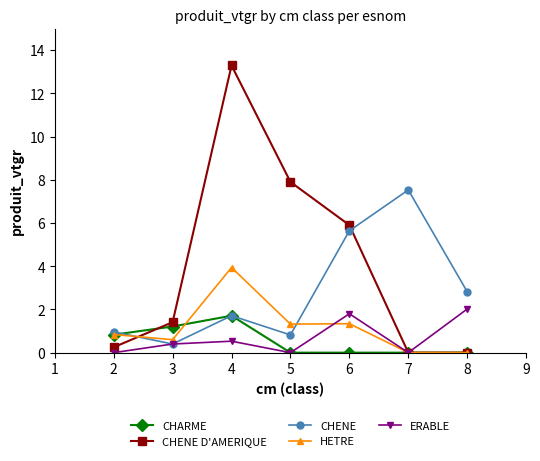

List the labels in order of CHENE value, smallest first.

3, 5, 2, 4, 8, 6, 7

= = = = =

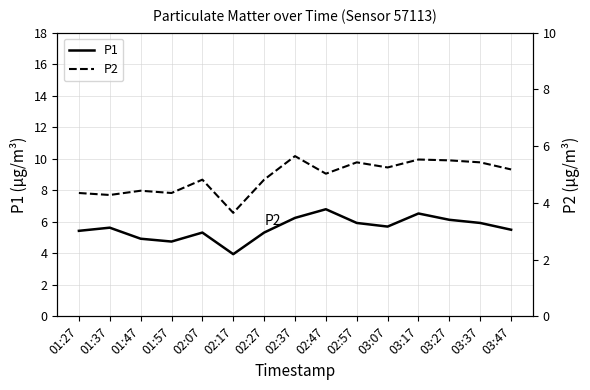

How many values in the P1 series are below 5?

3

= = = = =

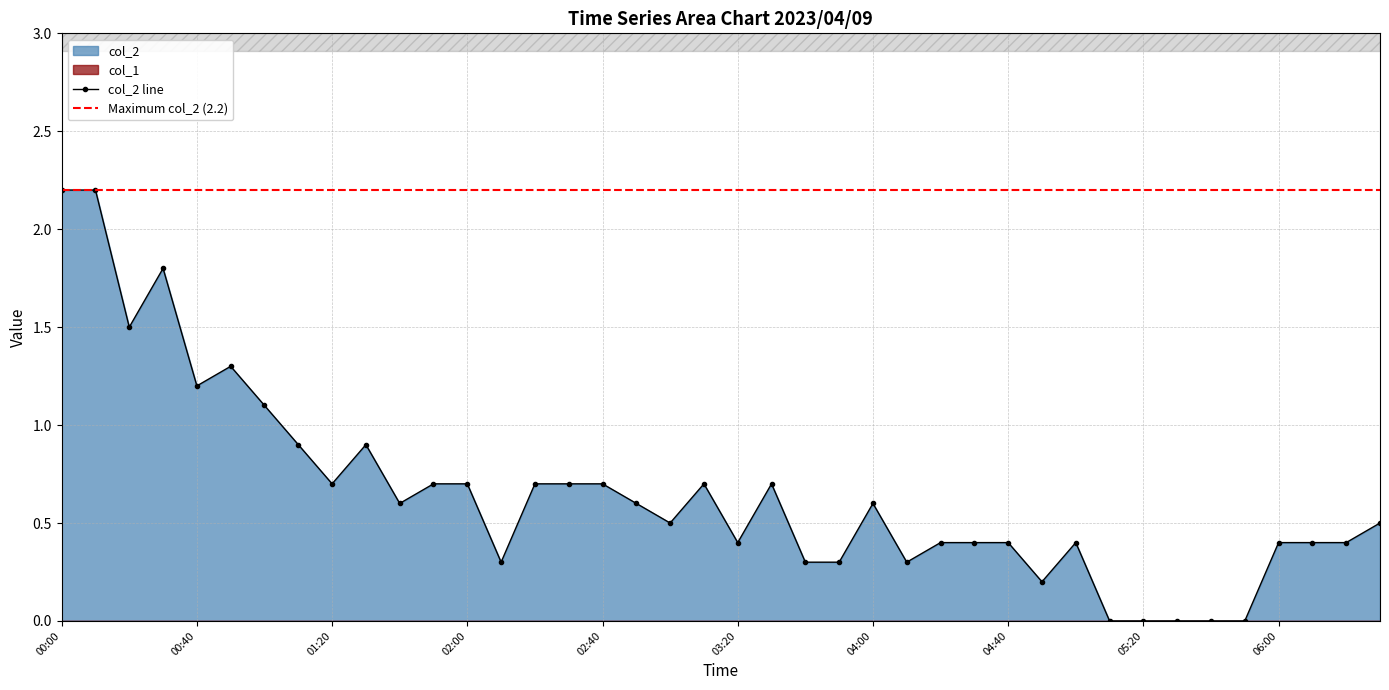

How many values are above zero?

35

= = = = =

_TASK TO CARRY OUT_
Pull out every line of the material that contains the string "values". Case matters.

_SOLUTION_
How many values in the P1 series are below 5?
How many values are above zero?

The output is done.